Larry Derfner has argued that liberal Zionists who support a 2 State Solution should start supporting BDS, because it’s only BDS, as a form of shock therapy, that will shift the Israeli political landscape. I think it’s bad idea, mostly because I don’t think apocalyptic-manichean or negative-dialectical politics ever “works.” As an activist movement, BDS has shown itself over and over to be a political force that does nothing but poison the kinds of normal human relations upon which a decent political settlement would have to depend. By demonizing an “enemy,” by refusing to consider the two human sides to a complex political conflict, movement-BDS has nothing politically constructive to contribute. Even if you do support, as I do not, a 1 State Solution, binational or otherwise, I think BDS as a movement is going about it in the wrong way because it rejects the middle-ground, the in-between of mutual recognition.
This all came into sharp focus reading two pieces, the first one here by Hussein Ibish about Professor Mohammed Dajani, whose resignation the administration at Al-Quds University refused to decline. Dajani caused a shit storm by sending Palestinian students to a study-tour at Auschwitz, part of a program that brought Israeli university students to study-tours of Nakba sites. The price of normalization cost him his job. But at what cost comes this particular case of BDS? Ibish writes, “There is a broader conflict… between those who want to embrace the world, in all its complexity and challenges, versus those who want to crawl inside a warm cocoon of insularity… Those, like Prof. Dajani, who try to break through this curtain of insularity are frequently punished, or at least criticized, for their embrace of broader realities, some of which are uncomfortable and destabilize reassuring mythologies.”

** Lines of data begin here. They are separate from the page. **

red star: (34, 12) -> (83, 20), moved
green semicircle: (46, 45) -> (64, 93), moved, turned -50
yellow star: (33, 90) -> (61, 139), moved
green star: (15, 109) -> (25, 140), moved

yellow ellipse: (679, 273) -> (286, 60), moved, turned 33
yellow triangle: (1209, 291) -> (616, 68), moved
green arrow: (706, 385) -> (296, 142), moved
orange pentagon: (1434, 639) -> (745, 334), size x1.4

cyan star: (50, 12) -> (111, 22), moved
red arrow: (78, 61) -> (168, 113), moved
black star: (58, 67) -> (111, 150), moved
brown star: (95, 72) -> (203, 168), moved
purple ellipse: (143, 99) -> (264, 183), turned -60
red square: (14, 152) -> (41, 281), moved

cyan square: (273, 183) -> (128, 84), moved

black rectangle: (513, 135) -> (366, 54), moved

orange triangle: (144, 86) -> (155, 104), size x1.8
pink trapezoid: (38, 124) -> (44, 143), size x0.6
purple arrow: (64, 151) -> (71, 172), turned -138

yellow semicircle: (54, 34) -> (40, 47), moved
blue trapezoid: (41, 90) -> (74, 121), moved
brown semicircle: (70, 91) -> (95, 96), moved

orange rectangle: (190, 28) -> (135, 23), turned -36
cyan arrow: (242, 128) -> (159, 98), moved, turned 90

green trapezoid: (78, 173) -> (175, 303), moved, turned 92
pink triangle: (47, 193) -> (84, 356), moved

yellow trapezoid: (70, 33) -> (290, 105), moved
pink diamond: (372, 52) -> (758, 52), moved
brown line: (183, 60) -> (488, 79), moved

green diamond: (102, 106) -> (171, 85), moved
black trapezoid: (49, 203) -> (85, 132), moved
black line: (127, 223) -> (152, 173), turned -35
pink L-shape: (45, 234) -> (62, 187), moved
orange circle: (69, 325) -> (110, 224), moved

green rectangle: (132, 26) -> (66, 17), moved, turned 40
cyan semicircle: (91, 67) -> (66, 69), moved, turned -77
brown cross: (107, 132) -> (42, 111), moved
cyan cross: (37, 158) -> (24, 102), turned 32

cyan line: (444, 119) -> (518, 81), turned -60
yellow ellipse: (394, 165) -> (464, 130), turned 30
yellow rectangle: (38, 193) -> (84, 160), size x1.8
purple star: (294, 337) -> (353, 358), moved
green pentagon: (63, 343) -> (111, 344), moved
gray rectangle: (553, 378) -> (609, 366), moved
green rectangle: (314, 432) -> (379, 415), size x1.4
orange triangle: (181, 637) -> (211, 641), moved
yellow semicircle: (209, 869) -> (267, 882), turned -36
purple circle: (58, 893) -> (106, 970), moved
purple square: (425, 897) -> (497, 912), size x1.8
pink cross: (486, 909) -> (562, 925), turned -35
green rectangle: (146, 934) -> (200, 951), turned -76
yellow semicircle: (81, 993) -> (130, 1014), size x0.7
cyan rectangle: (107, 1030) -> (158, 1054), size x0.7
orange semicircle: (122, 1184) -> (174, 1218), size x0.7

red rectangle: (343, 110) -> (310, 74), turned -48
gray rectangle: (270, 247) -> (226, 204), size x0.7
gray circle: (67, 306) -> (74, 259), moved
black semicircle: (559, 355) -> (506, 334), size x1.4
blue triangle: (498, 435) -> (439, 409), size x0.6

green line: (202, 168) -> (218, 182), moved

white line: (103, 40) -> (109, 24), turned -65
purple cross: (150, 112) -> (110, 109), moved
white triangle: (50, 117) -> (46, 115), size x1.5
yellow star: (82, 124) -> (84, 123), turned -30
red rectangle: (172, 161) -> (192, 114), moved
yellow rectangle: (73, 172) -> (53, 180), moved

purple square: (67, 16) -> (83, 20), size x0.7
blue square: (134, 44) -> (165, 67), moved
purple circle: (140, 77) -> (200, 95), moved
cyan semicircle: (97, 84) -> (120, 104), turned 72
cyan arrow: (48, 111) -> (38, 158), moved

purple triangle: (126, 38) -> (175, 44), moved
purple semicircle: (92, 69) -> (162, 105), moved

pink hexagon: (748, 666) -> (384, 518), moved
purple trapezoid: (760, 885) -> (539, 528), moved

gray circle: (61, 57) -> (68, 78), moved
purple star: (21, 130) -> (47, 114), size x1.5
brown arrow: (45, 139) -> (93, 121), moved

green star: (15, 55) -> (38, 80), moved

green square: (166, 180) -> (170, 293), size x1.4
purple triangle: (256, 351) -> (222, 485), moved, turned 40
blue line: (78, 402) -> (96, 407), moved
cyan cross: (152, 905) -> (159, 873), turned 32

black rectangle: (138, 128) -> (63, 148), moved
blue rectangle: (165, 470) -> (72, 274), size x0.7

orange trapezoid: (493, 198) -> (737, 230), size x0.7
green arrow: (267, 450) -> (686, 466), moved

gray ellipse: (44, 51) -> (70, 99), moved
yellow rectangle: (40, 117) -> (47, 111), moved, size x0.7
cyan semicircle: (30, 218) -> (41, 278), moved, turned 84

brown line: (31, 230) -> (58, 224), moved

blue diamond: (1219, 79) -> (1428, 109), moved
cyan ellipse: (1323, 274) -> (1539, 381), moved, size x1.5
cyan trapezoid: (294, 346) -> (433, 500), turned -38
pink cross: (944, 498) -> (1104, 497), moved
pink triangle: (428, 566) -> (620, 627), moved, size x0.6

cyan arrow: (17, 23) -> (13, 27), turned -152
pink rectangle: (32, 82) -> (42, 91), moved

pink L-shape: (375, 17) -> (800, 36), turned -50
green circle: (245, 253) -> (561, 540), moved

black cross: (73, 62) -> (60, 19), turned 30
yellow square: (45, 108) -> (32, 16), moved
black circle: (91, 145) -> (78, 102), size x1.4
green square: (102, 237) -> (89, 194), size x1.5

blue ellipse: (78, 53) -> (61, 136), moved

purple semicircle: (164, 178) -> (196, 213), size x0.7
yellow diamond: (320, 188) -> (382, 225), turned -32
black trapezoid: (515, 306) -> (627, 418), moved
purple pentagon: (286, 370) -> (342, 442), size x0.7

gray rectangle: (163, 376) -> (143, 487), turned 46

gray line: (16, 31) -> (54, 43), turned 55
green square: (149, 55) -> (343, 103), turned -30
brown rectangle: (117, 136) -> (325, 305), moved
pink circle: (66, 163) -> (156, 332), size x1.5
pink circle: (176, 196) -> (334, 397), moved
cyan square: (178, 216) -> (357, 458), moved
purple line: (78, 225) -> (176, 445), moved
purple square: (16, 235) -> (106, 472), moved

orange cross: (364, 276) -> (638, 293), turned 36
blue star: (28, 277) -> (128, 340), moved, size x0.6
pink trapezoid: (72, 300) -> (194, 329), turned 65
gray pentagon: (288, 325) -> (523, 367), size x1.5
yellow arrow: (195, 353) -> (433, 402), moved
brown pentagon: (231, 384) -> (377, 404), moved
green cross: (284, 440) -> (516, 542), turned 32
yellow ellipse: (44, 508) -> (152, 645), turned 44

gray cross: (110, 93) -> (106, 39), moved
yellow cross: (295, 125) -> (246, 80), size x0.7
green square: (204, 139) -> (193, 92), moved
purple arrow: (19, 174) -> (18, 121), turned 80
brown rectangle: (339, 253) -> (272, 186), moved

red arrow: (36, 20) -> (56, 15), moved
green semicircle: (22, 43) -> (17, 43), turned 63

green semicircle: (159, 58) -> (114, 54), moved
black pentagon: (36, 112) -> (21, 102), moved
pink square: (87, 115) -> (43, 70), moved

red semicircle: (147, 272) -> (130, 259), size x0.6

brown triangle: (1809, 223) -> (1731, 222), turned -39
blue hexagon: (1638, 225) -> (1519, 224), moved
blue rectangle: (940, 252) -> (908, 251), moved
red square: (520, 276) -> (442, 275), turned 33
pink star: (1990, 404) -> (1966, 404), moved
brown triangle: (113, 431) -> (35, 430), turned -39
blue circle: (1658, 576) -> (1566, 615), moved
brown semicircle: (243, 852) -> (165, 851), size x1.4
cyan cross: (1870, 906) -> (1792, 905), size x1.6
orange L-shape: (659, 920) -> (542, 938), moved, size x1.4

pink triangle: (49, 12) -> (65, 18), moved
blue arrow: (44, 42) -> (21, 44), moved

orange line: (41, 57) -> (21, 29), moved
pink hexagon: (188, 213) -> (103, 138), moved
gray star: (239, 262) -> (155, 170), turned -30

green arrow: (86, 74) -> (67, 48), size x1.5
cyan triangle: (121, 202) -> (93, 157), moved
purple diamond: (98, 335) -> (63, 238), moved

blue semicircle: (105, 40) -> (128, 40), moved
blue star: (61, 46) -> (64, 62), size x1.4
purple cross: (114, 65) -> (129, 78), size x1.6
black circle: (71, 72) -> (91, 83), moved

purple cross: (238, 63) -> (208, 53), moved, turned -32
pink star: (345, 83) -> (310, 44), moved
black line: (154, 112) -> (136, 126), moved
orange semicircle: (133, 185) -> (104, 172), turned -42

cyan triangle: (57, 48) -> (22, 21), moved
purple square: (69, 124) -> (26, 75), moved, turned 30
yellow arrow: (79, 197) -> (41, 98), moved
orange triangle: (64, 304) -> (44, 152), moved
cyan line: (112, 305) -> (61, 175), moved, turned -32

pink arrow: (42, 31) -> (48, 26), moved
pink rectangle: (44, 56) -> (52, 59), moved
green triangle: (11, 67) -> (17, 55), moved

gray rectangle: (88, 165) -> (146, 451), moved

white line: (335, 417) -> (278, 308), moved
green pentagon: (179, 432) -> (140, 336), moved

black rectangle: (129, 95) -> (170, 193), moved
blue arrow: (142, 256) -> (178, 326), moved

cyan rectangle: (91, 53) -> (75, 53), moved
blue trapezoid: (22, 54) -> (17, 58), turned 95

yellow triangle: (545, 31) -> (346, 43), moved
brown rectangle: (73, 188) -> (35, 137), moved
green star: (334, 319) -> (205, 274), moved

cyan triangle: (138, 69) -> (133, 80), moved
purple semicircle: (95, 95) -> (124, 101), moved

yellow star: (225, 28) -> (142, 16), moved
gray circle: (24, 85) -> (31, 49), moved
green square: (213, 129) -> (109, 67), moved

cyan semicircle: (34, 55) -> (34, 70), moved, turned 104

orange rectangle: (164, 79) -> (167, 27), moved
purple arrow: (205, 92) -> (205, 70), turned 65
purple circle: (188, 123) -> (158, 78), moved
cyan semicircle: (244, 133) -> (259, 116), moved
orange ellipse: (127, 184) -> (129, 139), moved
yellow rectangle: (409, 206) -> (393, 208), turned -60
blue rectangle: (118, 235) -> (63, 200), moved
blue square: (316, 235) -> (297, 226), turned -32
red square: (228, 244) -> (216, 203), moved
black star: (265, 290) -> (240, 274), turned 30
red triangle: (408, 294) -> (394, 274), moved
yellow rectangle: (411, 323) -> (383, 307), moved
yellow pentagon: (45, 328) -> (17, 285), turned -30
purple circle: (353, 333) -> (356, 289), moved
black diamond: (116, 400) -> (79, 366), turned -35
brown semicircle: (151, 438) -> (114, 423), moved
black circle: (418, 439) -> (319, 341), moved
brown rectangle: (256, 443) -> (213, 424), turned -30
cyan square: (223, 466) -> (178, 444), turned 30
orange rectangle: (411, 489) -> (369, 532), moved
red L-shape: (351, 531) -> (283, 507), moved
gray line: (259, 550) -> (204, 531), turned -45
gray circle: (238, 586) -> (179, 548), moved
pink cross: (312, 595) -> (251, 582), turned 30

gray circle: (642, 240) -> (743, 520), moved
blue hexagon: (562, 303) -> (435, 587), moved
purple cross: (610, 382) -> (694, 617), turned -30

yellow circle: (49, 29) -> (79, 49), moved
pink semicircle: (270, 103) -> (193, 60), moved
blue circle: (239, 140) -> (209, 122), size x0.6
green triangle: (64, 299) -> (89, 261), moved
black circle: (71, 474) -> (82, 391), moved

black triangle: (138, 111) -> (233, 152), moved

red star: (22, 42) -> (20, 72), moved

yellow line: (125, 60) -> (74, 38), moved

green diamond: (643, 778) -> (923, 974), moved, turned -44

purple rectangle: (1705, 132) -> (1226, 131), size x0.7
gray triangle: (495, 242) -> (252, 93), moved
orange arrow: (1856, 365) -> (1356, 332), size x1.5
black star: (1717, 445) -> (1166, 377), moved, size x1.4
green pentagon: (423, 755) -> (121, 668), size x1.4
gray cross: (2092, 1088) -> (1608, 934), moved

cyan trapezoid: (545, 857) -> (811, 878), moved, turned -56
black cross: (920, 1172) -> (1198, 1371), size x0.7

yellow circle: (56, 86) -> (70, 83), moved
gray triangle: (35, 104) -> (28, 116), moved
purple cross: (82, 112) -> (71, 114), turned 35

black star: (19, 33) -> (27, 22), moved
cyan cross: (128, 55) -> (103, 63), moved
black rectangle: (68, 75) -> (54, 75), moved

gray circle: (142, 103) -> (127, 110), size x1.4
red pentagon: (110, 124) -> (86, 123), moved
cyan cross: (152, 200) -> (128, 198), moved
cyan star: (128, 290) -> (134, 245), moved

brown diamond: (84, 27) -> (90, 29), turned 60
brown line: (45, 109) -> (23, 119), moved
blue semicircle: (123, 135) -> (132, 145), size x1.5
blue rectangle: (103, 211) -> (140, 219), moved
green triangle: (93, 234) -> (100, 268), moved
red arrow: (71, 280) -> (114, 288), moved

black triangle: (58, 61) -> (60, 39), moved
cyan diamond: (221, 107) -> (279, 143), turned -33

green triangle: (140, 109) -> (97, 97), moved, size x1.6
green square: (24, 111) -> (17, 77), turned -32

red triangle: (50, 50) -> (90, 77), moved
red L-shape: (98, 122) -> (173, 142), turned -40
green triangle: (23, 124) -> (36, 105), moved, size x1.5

Writing here in the Forward about Eric Cantor and Tea Party radicals, Jay Michelson suggests another way to consider the question. Why liberal-progressive middle-of-the-roaders and other last-ditch supporters of a 2 State Solution might want to avoid the cocoon of BDS extremism is not too unlike why establishment-conservative Republicans like Eric Cantor might not have wanted to side up with Tea Party radicals. Writing in the Forward, Jay Michelson comments, “Once you empower extremists, you can never be extreme enough in your opposition to whatever it is they hate. Feed the fire, and eventually you get burned…Perhaps [Cantor] was just using [extremists] to stay in power — or perhaps they were using him. Either way, he muddied the waters, obscured the choices in play.” Mixing metaphors, it’s not less the case that BDS extremists fire up the hate, muddy waters and obscure choices. The viewpoints are just as muddied and maybe even more so than the rightwing Zionists who occupy the opposite extreme.